Comentário

Cumplicidade com o «Big Brother»

Maurício Miguel

Confesso que ao ler o relatório do Parlamento Europeu (PE) sobre a «vigilância» massiva da Agência Nacional de Segurança dos EUA e de outras agências do mesmo tipo nos países da União Europeia me inquietei bastante. Não sendo nova, a ideia de haver indivíduos ou uma organização que se dedica a saber o que faz e o que pensa cada um de nós individualmente, em família, grupo ou colectividade organizada, é, para além de uma inaceitável invasão de privacidade, um acto antidemocrático e de intimidação. Com hesitações, comecei esta crónica, escrevi uma palavra, apaguei-a. Escrevi um parágrafo inteiro, voltei a apagar. Escrevi novamente qualquer coisa entre o arrazoado de palavras sem qualquer nexo da primeira ideia, logo uma frase, tudo me pareceu sem sentido, voltei a apagar. A página voltou a ficar em branco. Apesar de não ser propriamente um novato nas crónicas, acabei por ficar em stress, o tempo passava e a crónica já devia ter sido entregue. Faltaria o início do texto ou era a ideia de poder haver alguém que acompanhava todo este vai e vem de palavras e frases que era embaraçoso? Não conseguia concluir. Assustei-me com a ideia de ter alguém a monitorizar quantas vezes teclo, a velocidade a que teclo, a assistir aos meus dedos levantando-se e baixando-se lentamente na direcção de cada letra ou sinal, da tecla de apagar ou da tecla espaço. Talvez se o espião da NSA, do SIS ou de uma qualquer agência de serviços de informação, incluindo da própria União Europeia, designado para espiar o que digo, faço ou escrevo, partindo do princípio que outros interesses vigilantes não tenha, talvez esse espião, repito, me pudesse ajudar a resolver o problema. Interrogo-me se essa mesma entidade que desconheço não terá já definido o meu perfil. Ansioso quanto baste, perigoso subversivo enquanto membro organizado de um Partido Comunista. Isto partindo do princípio de que a pequenez da minha importância justificaria o direito a um espião, pensar que seria uma equipa já podia ser delírio, enfim alguém que num local recôndito, possivelmente com o recurso aos meios tecnológicos mais avançados, daqueles que são experimentados e promovidos nos filmes de Hollywood, se ocupasse a seguir todos os meus movimentos, as palavras que uso e as que me recuso a usar, as que somadas todas não traduzem nada, ou as que por serem ditas em código muito podem significar para quem as compreenda.

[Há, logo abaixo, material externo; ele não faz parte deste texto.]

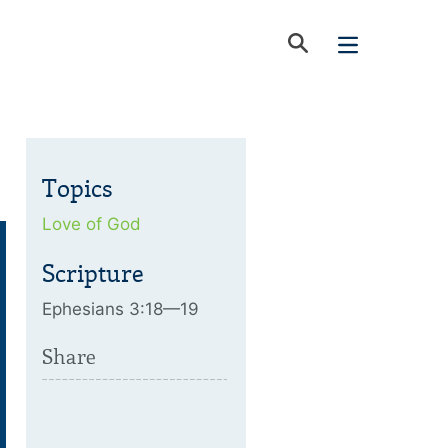
Topics
Love of God
Scripture
Ephesians 3:18—19
Share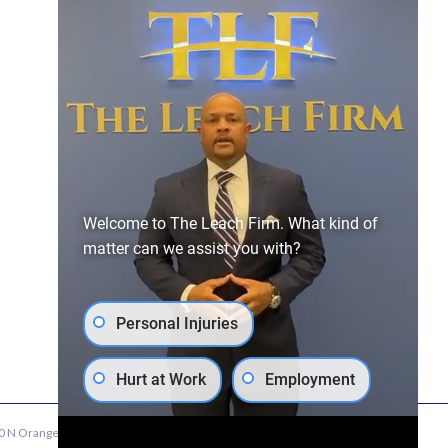
Quick Links
Home
Our Attorneys
Personal Injury
Contact Us
Employment
News
Workers’
Atlanta
Welcome to The Leach Firm. What kind of
Compensation
Employment
matter can we assist you with?
Attorney
Personal Injuries
Hurt at Work
Employment
 N Orange Ave, Suite 600, Winter Park, FL 32789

Noutros tempos, o espião encarregado de me seguir os passos estaria do lado de lá da rua, se eu espreitasse pela janela esconder-se-ia. E se fosse dos bons não o descortinaria entre a multidão, porque no meio de tantos transeuntes e sem que nenhum deles tivesse um ar suspeito, um ar de espião, com óculos escuros e chapéu, nada me faria pensar que era aquele ali que se escondeu por detrás de todos os outros que parecem entretanto também esconder-se, porque já fechei a janela com medo de ser visto e me confrontar com o meu espião. Vivendo nós tempos diferentes, seria grande a ingenuidade pensar que este tipo de espionagem tivesse desaparecido. Mas aqui tratamos dessa outra espionagem que nos «observa» a partir de longe, podendo estar aqui tão perto.

O relatório aprovado pela maioria do PE – direita e social-democracia – fez o favor de me informar sobre as minhas suspeitas, porque aí se afirma claramente que a NSA tem «acesso directo aos servidores centrais das principais empresas de internet norte-americanas» – leia-se Facebook, Twitter, Google, Apple ou Microsoft –, que pode «analisar conteúdos e metadados», «aceder a redes informáticas e telefónicas e a dados de localização», os «ataques direccionados aos sistemas de informação e a recolha e a conservação de 200 milhões de mensagens de texto por dia». Elucidativo do que é esta maioria do PE e da sua hipocrisia é a sua conclusão de que «uma recolha de dados de tal magnitude deixa dúvidas sobre se estas acções são apenas motivadas pela luta contra o terrorismo». Dúvidas, afirmam eles! Mas a cereja no topo do bolo vem a seguir, quando se afirma que «é possível a existência de outras motivações, incluindo a espionagem política e económica». É possível, afirmam eles!

Sempre me disseram que assistir a um crime e não fazer nada, é ser cúmplice. Pela minha parte aqui fica a denúncia da antidemocrática cumplicidade da maioria do PE com o «Big Brother» que nos procura reprimir e sobretudo intimidar.